How should the ownership or rights to the carbon removal be proven for inventory accounting?


Provided they are not already committed elsewhere, carbon removals from within the direct boundaries of the reporting organisation are already under full control and ownership of the reporting organisation.  These removal units are within your Scope 1.


For Scope 3 removals, where forest is within the value chain but owned by someone outside the reporting organisation, the right to the carbon removal must be established. A contract documenting the transfer of the removal right from the forest owner to the reporting organisation is required so the removal can flow through the value chain to the reporting organisation. 


Once ownership is established, measurement and reporting must be clear and transparent. This is important for verification and support of any claims made as a result. Independent, third-party verification supports credibility for removal claims and helps ensure measurement, monitoring and reporting accuracy. Think twice before marking your own homework!


How do I know a carbon removal is permanent?


Landholders who are awarded carbon removals from CarbonCrop sign a binding agreement to ensure the CO2 stays stored in the regenerating biomass of the registered native forest for the next 100 years. This obligation transfers with the land if and when it is sold. We monitor for forest loss annually to make sure the trees are still standing.


How do I know the carbon removal isn’t being double-counted?


Trust and check. There are two sides to double-counting: (1) making sure one forest isn’t registered in multiple schemes; (2) making sure one removal unit isn’t being used by multiple companies. Before issuing any removal units, CarbonCrop conducts a thorough search of their own registry, the ETS registry and major international registries to ensure the carbon hasn’t already been committed elsewhere. 


Independent verification ensures that the carbon that is removed is only counted once towards a claim. CarbonCrop’s registry currently tracks tens of thousands of carbon removal units and counting.  Third-party organisations are also able to search CarbonCrop’s registry to ensure the same in reverse. 


This ability to conduct independent verification is important and more powerful than a promise on a piece of paper.

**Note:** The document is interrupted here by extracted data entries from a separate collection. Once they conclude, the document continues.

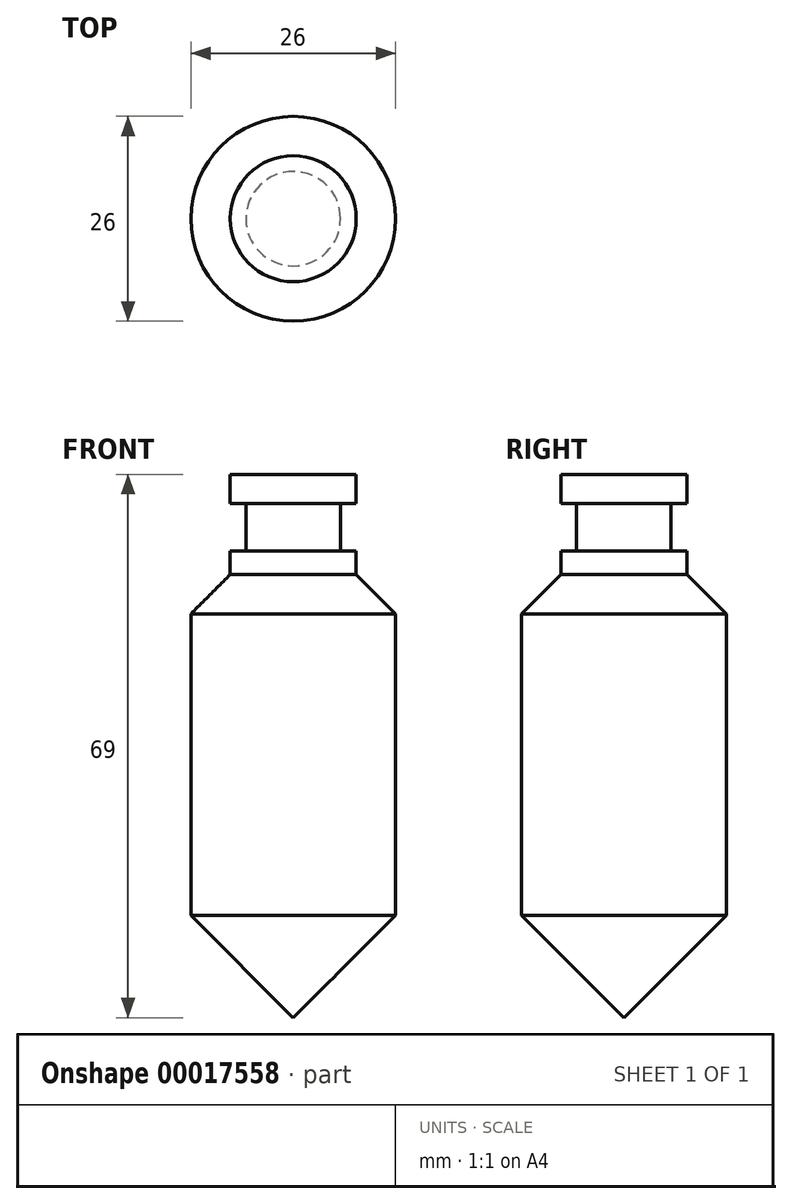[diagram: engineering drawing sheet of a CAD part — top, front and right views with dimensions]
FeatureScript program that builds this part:
annotation { "Feature Type Name" : "Feature", "Feature Type Description" : "" }
export const myFeature = defineFeature(function(context is Context, id is Id, definition is map)
    precondition{}
    {
        {
            var Q0;
            Q0=qCreatedBy(makeId("Top.planeOp"),FACE);
            var sketch = newSketch(context, id + "F0", { "sketchPlane" : qUnion([Q0])});
            skCircle(sketch, "E0", {"center": v(0, 0) * mm, "radius": 8 * mm});
            skSolve(sketch);
        }
        {
            var Q0;
            Q0=qSketchRegion(id+"F0",true);
            extrude(context, id + "F1", {"entities" : qUnion([Q0]), "depth" : 3.7 * mm});
        }
        {
            var Q0;
            Q0=makeQuery(id+"F1.opExtrude","CAP_FACE",FACE,{"disambiguationData":[OSD([sQuery(id+"F0.wireOp",EDGE,"E0")])],"isStart":true});
            var sketch = newSketch(context, id + "F2", { "sketchPlane" : qUnion([Q0])});
            skCircle(sketch, "E1", {"center": v(0, 0) * mm, "radius": 6 * mm});
            skSolve(sketch);
        }
        {
            var Q0;
            Q0=qSketchRegion(id+"F2",true);
            extrude(context, id + "F3", {"entities" : qUnion([Q0]), "operationType" : NewBodyOperationType.ADD, "depth" : 6 * mm});
        }
        {
            var Q0;
            Q0=makeQuery(id+"F3.opExtrude","CAP_FACE",FACE,{"disambiguationData":[OSD([sQuery(id+"F2.wireOp",EDGE,"E1")])],"isStart":false});
            var sketch = newSketch(context, id + "F4", { "sketchPlane" : qUnion([Q0])});
            skCircle(sketch, "E2", {"center": v(0, 0) * mm, "radius": 8 * mm});
            skSolve(sketch);
        }
        {
            var Q0;
            Q0=qSketchRegion(id+"F4",true);
            extrude(context, id + "F5", {"entities" : qUnion([Q0]), "operationType" : NewBodyOperationType.ADD, "depth" : 3 * mm});
        }
        {
            var Q0;
            Q0=makeQuery(id+"F5.opExtrude","CAP_FACE",FACE,{"disambiguationData":[OSD([sQuery(id+"F4.wireOp",EDGE,"E2")])],"isStart":false});
            var sketch = newSketch(context, id + "F6", { "sketchPlane" : qUnion([Q0])});
            skCircle(sketch, "E3", {"center": v(0, 0) * mm, "radius": 13 * mm});
            skSolve(sketch);
        }
        {
            var Q0;
            Q0=qSketchRegion(id+"F6",true);
            extrude(context, id + "F7", {"entities" : qUnion([Q0]), "operationType" : NewBodyOperationType.ADD, "depth" : 56.3 * mm});
        }
        {
            var Q0;
            Q0=makeQuery(id+"F7.opExtrude","CAP_EDGE",EDGE,{"disambiguationData":[OSD([sQuery(id+"F6.wireOp",EDGE,"E3")])],"isStart":false});
            chamfer(context, id + "F8", {"entities" : qUnion([Q0]), "width" : 13 * mm, "tangentPropagation" : true});
        }
        {
            var Q0;
            Q0=makeQuery(id+"F7.opExtrude","CAP_EDGE",EDGE,{"disambiguationData":[OSD([sQuery(id+"F6.wireOp",EDGE,"E3")])],"isStart":true});
            chamfer(context, id + "F9", {"entities" : qUnion([Q0]), "width" : 5 * mm, "tangentPropagation" : true});
        }
    });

It ensures forest owners, whether they are handing over removal rights or counting what’s already within their boundaries are not claiming carbon sequestration twice.

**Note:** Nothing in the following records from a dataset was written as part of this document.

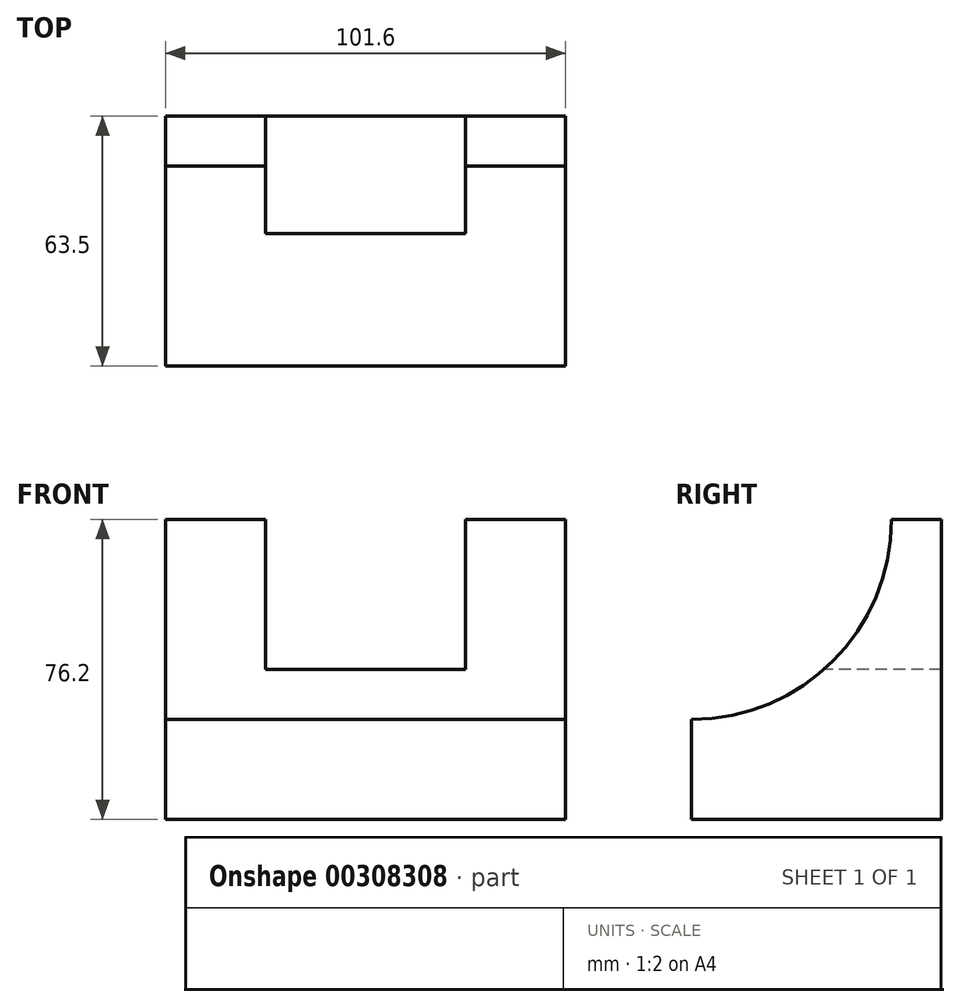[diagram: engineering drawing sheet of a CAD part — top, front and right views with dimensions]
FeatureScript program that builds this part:
annotation { "Feature Type Name" : "Feature", "Feature Type Description" : "" }
export const myFeature = defineFeature(function(context is Context, id is Id, definition is map)
    precondition{}
    {
        {
            var Q0;
            Q0=qCreatedBy(makeId("Right.planeOp"),FACE);
            var sketch = newSketch(context, id + "F0", { "sketchPlane" : qUnion([Q0])});
            skLineSegment(sketch, "E0", {"start": v(-29.76, -23.83) * mm, "end": v(33.74, -23.83) * mm});
            skLineSegment(sketch, "E1", {"start": v(33.74, -23.83) * mm, "end": v(33.74, 52.37) * mm});
            skLineSegment(sketch, "E2", {"start": v(33.74, 52.37) * mm, "end": v(-29.76, 52.37) * mm});
            skLineSegment(sketch, "E3", {"start": v(-29.76, 52.37) * mm, "end": v(-29.76, -23.83) * mm});
            skSolve(sketch);
        }
        {
            var Q0;
            Q0=makeQuery(id+"F0.imprint","IMPRINT",FACE,{"disambiguationData":[TD([[makeQuery(id+"F0.imprint","IMPRINT",EDGE,{"derivedFrom":sQuery(id+"F0.wireOp",EDGE,"E0")}),1.0]])]});
            extrude(context, id + "F1", {"entities" : qUnion([Q0]), "oppositeDirection" : true, "depth" : 101.6 * mm});
        }
        {
            var Q0;
            Q0=makeQuery(id+"F1.opExtrude","CAP_FACE",FACE,{"disambiguationData":[OSD([sQuery(id+"F0.wireOp",EDGE,"E0"),sQuery(id+"F0.wireOp",EDGE,"E1"),sQuery(id+"F0.wireOp",EDGE,"E2"),sQuery(id+"F0.wireOp",EDGE,"E3")])],"isStart":true});
            var sketch = newSketch(context, id + "F2", { "sketchPlane" : qUnion([Q0])});
            skCircle(sketch, "E4", {"center": v(-29.76, 52.37) * mm, "radius": 50.8 * mm});
            skSolve(sketch);
        }
        {
            var Q0;
            Q0=makeQuery(id+"F1.opExtrude","SWEPT_FACE",FACE,{"disambiguationData":[OSD([sQuery(id+"F0.wireOp",EDGE,"E3")])]});
            var sketch = newSketch(context, id + "F3", { "sketchPlane" : qUnion([Q0])});
            skLineSegment(sketch, "E5.bottom", {"start": v(-76.2, 52.37) * mm, "end": v(-25.4, 52.37) * mm});
            skLineSegment(sketch, "E5.top", {"start": v(-76.2, 14.27) * mm, "end": v(-25.4, 14.27) * mm});
            skLineSegment(sketch, "E5.left", {"start": v(-76.2, 52.37) * mm, "end": v(-76.2, 14.27) * mm});
            skLineSegment(sketch, "E5.right", {"start": v(-25.4, 52.37) * mm, "end": v(-25.4, 14.27) * mm});
            skLineSegment(sketch, "E6", {"start": v(-76.2, 52.37) * mm, "end": v(-101.6, 52.37) * mm});
            skLineSegment(sketch, "E7", {"start": v(-25.4, 52.37) * mm, "end": v(0, 52.37) * mm});
            skSolve(sketch);
        }
        {
            var Q0;
            Q0=makeQuery(id+"F3.imprint","IMPRINT",FACE,{"disambiguationData":[TD([[makeQuery(id+"F3.imprint","IMPRINT",EDGE,{"derivedFrom":sQuery(id+"F3.wireOp",EDGE,"E5.bottom")}),-1.0]])]});
            extrude(context, id + "F4", {"entities" : qUnion([Q0]), "operationType" : NewBodyOperationType.REMOVE, "endBound" : BoundingType.THROUGH_ALL, "oppositeDirection" : true, "depth" : 25.4 * mm});
        }
        {
            var Q0;
            {var subQ0=sQuery(id+"F2.wireOp",EDGE,"E4");var subQ1=makeQuery(id+"F1.opExtrude","CAP_EDGE",EDGE,{"disambiguationData":[OSD([sQuery(id+"F0.wireOp",EDGE,"E2")])],"isStart":true});var subQ2=makeQuery(id+"F2.imprint","INTERSECT",VERTEX,{"derivedFrom":[subQ1,subQ0]});Q0=makeQuery(id+"F2.imprint","IMPRINT",FACE,{"disambiguationData":[TD([[makeQuery(id+"F2.imprint","IMPRINT",EDGE,{"disambiguationData":[TD([[subQ2,-1.0]])],"derivedFrom":subQ0}),1.0]])]});}
            var Q1;
            {var subQ0=sQuery(id+"F2.wireOp",EDGE,"E4");var subQ1=makeQuery(id+"F1.opExtrude","CAP_EDGE",EDGE,{"disambiguationData":[OSD([sQuery(id+"F0.wireOp",EDGE,"E2")])],"isStart":true});var subQ2=makeQuery(id+"F2.imprint","INTERSECT",VERTEX,{"derivedFrom":[subQ1,subQ0]});Q1=makeQuery(id+"F2.imprint","IMPRINT",FACE,{"disambiguationData":[TD([[makeQuery(id+"F2.imprint","IMPRINT",EDGE,{"disambiguationData":[TD([[subQ2,1.0]])],"derivedFrom":subQ0}),1.0]])]});}
            extrude(context, id + "F5", {"entities" : qUnion([Q0, Q1]), "operationType" : NewBodyOperationType.REMOVE, "endBound" : BoundingType.THROUGH_ALL, "oppositeDirection" : true, "depth" : 25.4 * mm});
        }
    });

Why should inventory carbon removals be independently verified?


You shouldn’t mark your own homework! This is a major issue with carbon offsets right now. 


Independent, third-party verification makes sure the measurement, monitoring and reporting of the carbon sequestration and carbon emissions increase the integrity of any net-zero position or claims by removing any potential for bias or influence.

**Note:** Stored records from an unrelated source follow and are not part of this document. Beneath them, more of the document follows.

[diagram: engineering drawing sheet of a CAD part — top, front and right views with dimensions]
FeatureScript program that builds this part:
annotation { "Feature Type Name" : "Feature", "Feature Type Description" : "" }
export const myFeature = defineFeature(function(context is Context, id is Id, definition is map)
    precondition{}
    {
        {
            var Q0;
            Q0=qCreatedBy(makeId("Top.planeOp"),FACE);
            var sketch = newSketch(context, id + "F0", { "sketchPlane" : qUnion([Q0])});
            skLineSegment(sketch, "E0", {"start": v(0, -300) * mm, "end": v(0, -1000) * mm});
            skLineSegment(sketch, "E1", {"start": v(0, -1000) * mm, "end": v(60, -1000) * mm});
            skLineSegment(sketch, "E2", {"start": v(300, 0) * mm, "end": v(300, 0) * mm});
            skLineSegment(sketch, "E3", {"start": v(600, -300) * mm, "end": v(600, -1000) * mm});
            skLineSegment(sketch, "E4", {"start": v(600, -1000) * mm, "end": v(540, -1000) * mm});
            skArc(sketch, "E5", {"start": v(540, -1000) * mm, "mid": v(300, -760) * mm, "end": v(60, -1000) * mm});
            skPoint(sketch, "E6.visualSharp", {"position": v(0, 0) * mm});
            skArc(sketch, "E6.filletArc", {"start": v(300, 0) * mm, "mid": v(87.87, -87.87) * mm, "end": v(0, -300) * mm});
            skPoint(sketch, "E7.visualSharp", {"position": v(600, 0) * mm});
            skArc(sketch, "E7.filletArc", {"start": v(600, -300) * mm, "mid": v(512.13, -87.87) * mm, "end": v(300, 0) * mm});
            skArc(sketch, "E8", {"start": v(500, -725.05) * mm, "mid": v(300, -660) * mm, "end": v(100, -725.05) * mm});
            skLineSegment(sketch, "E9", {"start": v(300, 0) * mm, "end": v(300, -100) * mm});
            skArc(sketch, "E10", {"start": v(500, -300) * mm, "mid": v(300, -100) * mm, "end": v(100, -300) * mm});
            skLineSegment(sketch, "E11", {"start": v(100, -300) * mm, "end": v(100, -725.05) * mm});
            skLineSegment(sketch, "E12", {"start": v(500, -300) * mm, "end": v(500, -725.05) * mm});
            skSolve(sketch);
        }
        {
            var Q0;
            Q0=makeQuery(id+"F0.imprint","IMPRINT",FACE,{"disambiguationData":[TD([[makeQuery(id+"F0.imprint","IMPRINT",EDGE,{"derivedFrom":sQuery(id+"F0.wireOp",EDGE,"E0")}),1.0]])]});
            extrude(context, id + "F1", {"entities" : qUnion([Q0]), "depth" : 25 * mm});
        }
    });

Do I still need to reduce emissions?


Carbon removals are one part of the carbon equation and influence your net-zero position. Climate claims should be transparent on the gross emissions, sequestration and net position. Ambitious gross emissions reductions strengthen the integrity of any climate claims and are still required if we are to meet our climate targets.


Is an inset the same as a carbon removal?


Yes and no. Insets result from climate mitigation activities within an organisation’s value chain. They could be recognised through removals, avoided emissions or reductions. So carbon removal units resulting from projects within a supply chain could be carbon removal insets, but not all insets are carbon removals. Both can be used to help an organisation address their carbon footprint.


Unless independently monitored and verified, insets may have a higher integrity risk because everything is done in-house, so it’s hard to check for things like permanence or double-counting. Integrity and effectiveness are key no matter the type of carbon removal or reduction strategy. Independent monitoring and verification can help.


CarbonCrop only issues carbon removal units, and never for avoided emissions or emissions reductions. We add further requirements for permanence and go further on transparency and traceability to avoid double counting. Our methodology and all supporting data are available for independent audit.